'Don't get distracted' and other health exec advice on vaccine rollouts

As they navigate the COVID-19 vaccine rollout, hospital and health system executives must consider the best paths for their organization in terms of scheduling appointments, working with state officials on distribution and administering the shots. 

Below, executives from four health systems nationwide share the best advice they've received about vaccination efforts.  

Editor's note: Responses have been edited lightly for clarity and style.

Sam Bagchi, MD. Executive Vice President and Chief Clinical Officer of Christus Health (Irving, Texas): Part of our DNA at Christus Health is taking the things we do to be highly reliable and bringing them forward in our vaccine program. That means we're thinking about not wasting doses, but it also means we want to create a consistent and reliable experience for patients and people in general in our vaccine clinics. We've had to think about technology, scheduling and the logistics around vaccine hubs. 

The best advice I would say is go back to your core operating principles for the work you do every day and then apply them to what you're trying to do with vaccine programs. That sounds obvious, but when these types of challenges are coming at you left and right, it sometimes feels like these are those one-off initiatives or they're happening in a parallel world to everything else you must do. And we've tried to make this a core part of our clinical operations, and I think that's helped us. We've had a strategic challenge over the last year to expand the lives touched by Christus Health, and our work around that challenge allowed us to think bigger about vaccinations and think strategically about how we can affect the community in ways that go beyond the walls of the hospital. 

Susan Casey Bleasdale, MD. Interim Chief Quality Officer of University of Illinois Hospital & Clinics (Chicago): The best advice is don't get distracted. The overall goal of our program has been to get vaccine out quickly and safely. There have been several points along the way where there is discussion and debate about priorities and order of offering. We have found that if we focus on the broad categories outlined by CDC and the Chicago Department of Health, we can quickly offer vaccine to many people. If we are not distracted by debate, we can focus on operations that allow us to move quickly through tiers and phases and offer more vaccine. The priority levels are just a framework to help deploy vaccine, but we must remember that in the end we want to offer vaccine to everyone. Every vaccine delivered has an opportunity to help us fight the pandemic.    

Jake Henry Jr., President and CEO of Saint Francis Health System (Tulsa, Okla.): Stay true to your brand. Consistency and predictability are two themes that are hardwired into how our team approaches operations and consequently it is what our patients expect from us. For vaccine distribution, we knew we needed to deliver a patient experience that lived up to our brand expectations. To do so, we had to get the details right. Little did we know that two seemingly obvious details would end up being critical to our success. First, ensuring we had a second dose for everyone who received a first dose. Second, maintaining a pool of patients ready to receive the vaccine that equaled the number of doses available. With great attention to detail and process, our team was able to create a COVID-19 vaccination site that functions with the ease, consistency and predictability that our patients expect from us and our brand. 

Bruce Meyer, MD. President of Jefferson Health and Senior Executive Vice President of Thomas Jefferson University (Philadelphia): One of the best pieces of vaccination advice I heard recently is, "It's not every day you get to end a pandemic." Multiple factors will help determine when enough Americans will be protected from COVID-19 to achieve herd immunity. 

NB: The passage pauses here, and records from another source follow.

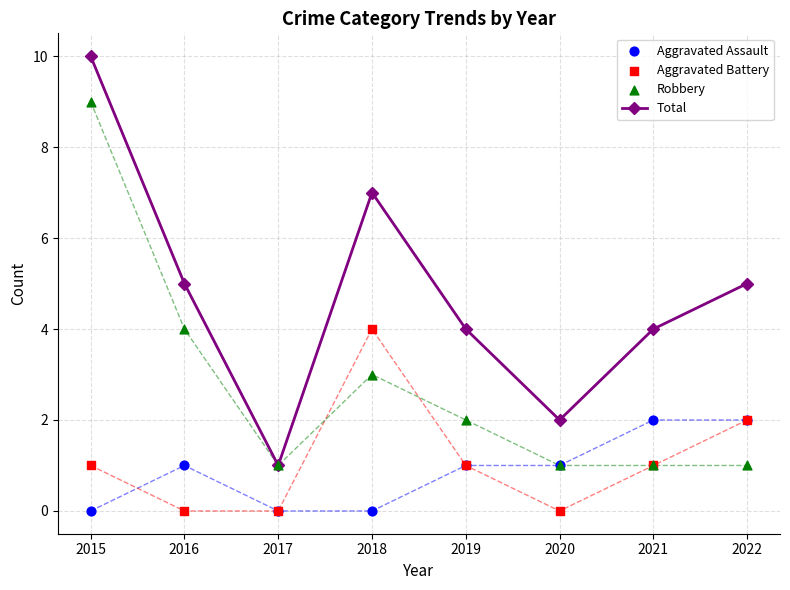

Which series contains the lowest Y value?

Aggravated Assault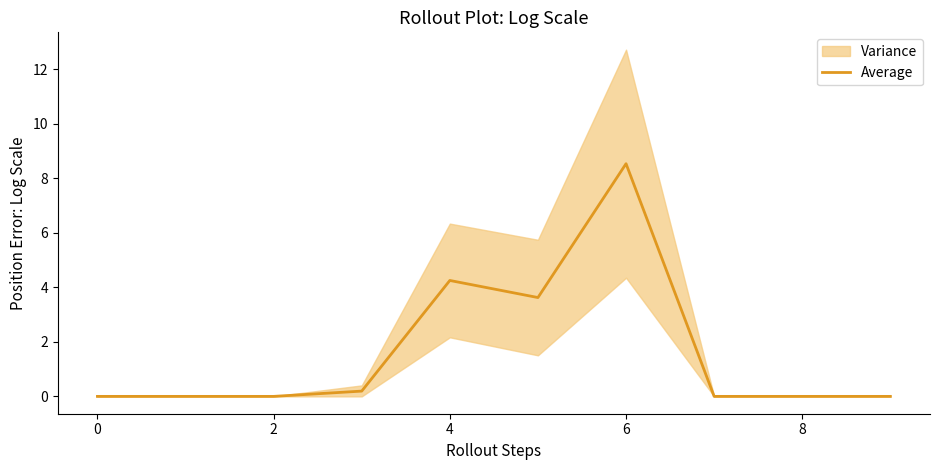

Is it true that Average equals 3.7 at 6?

False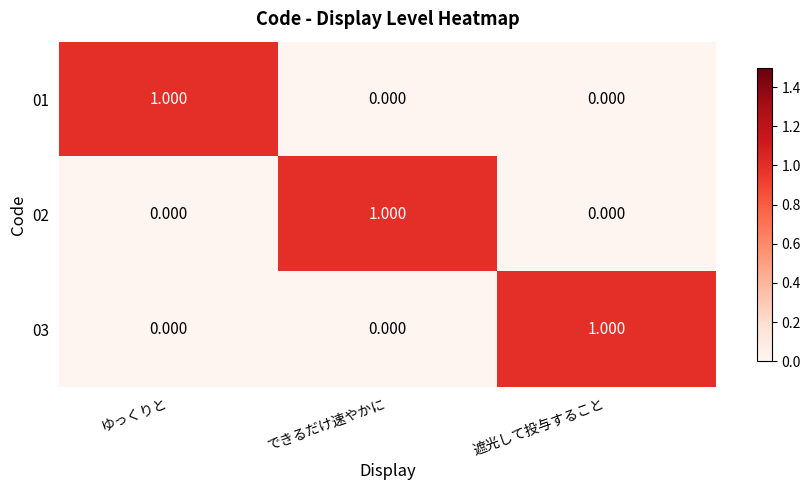

At which label does 01 reach its peak?

ゆっくりと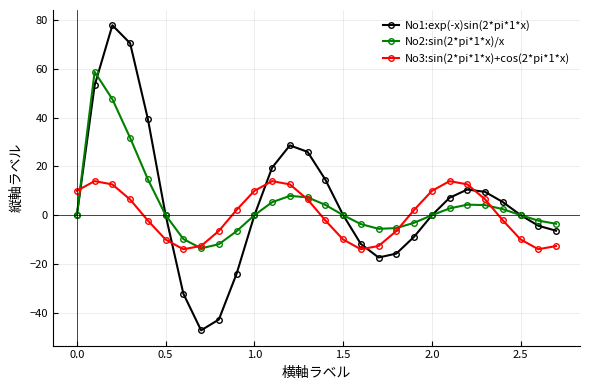

True or false: No2:sin(2*pi*1*x)/x has more than 2 interior local peaks.

True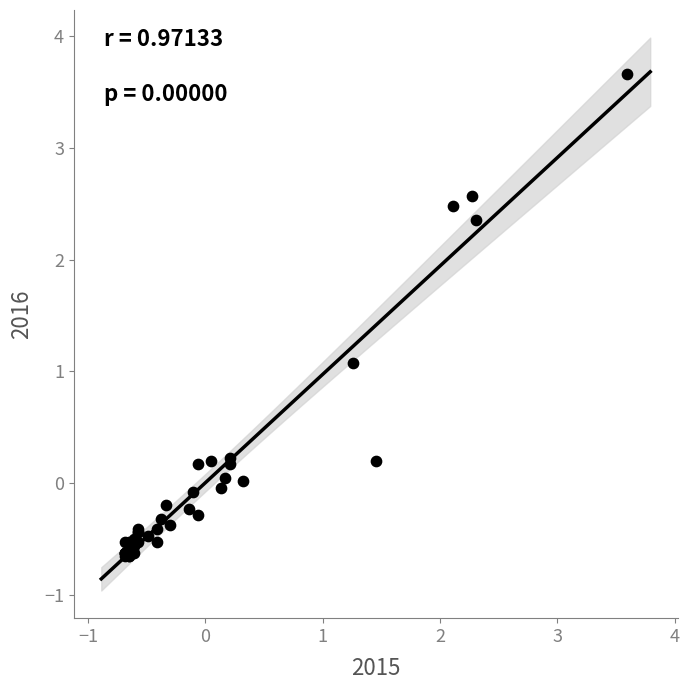

What Y value in the scatter plot is closest to 1?

1.1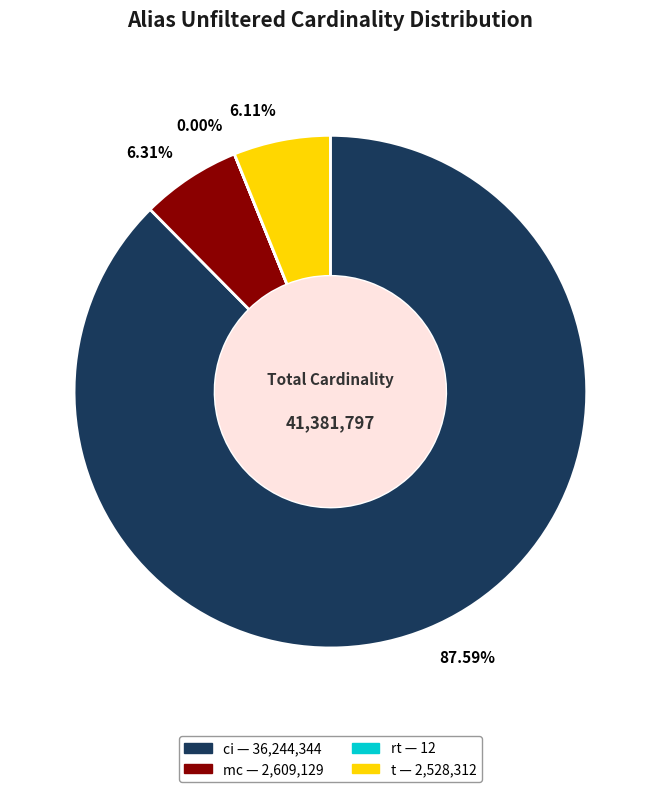

Combined, do mc and ci account for over 50%?

Yes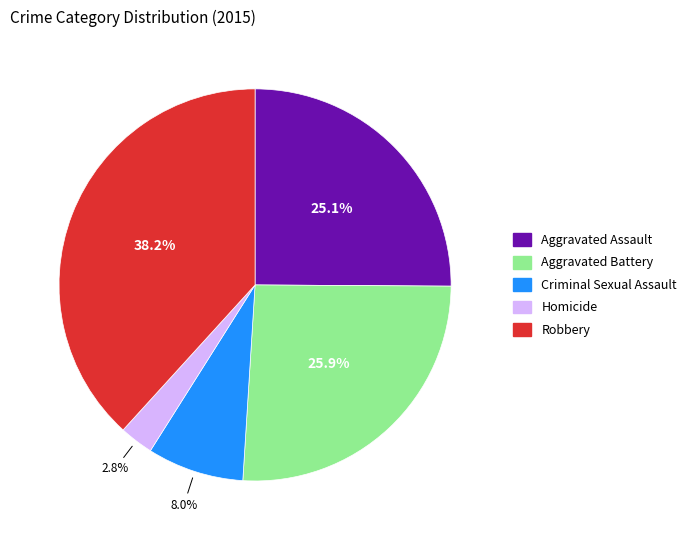

What percentage is the Criminal Sexual Assault slice, to the nearest percent?

8%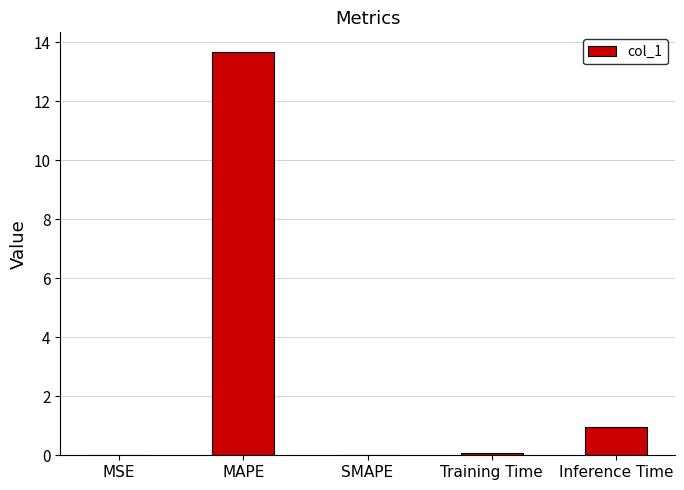

Is it true that the value at Inference Time is 1.0?

True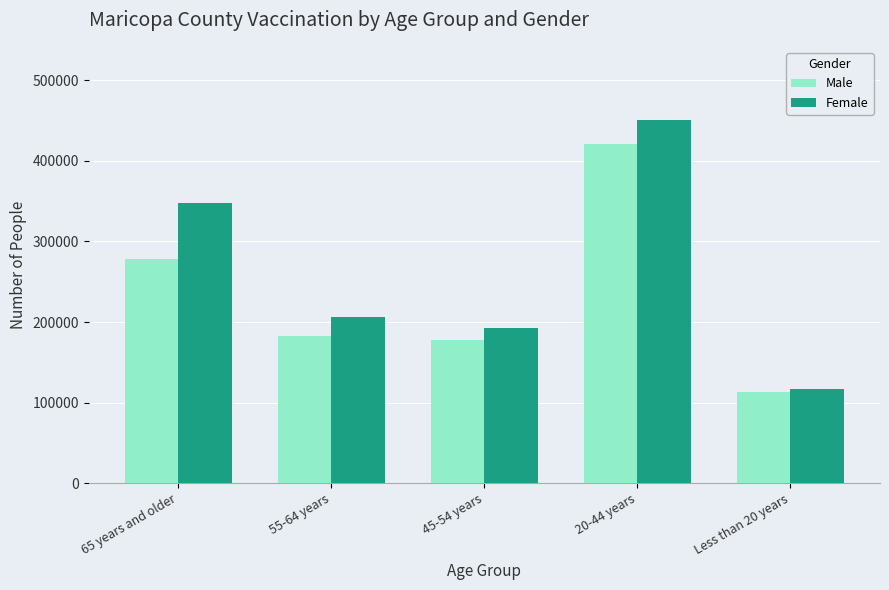

Are the bars horizontal?

No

First, when will there be sufficient vaccine produced and distributed so everyone can receive their dose(s)? This includes vaccinating those who may have immune protection from actual infections but are vaccinated anyway to increase durable protection. Our weekly vaccine shipments have been less than anticipated, and we eagerly await the expansion of supply from the federal government so that we can move on to additional phases of patient vaccination.

Second, will enough people agree to be vaccinated? We know that many people, and especially our underrepresented minority community, are more skeptical about vaccination, and we can all become educated and inform our friends, family and communities about the safety and efficacy of the vaccines. Third, will new variants of the virus be responsive to the immune response from the vaccines, and can we get enough people vaccinated before more new variants develop? 

Finally, what is the durability of vaccine-induced protection? Will we need booster shots of even annual ones? This will only become known over time, but does not stop our efforts to slow and cease continued transmission of COVID.

Each of these factors play a role in ending the pandemic. I am hopeful, when considering all factors, that it will be late summer or early fall when we get to sufficient protection. But we all realize that hope is not a strategy. So, it will take our best efforts to help stop this deadly virus.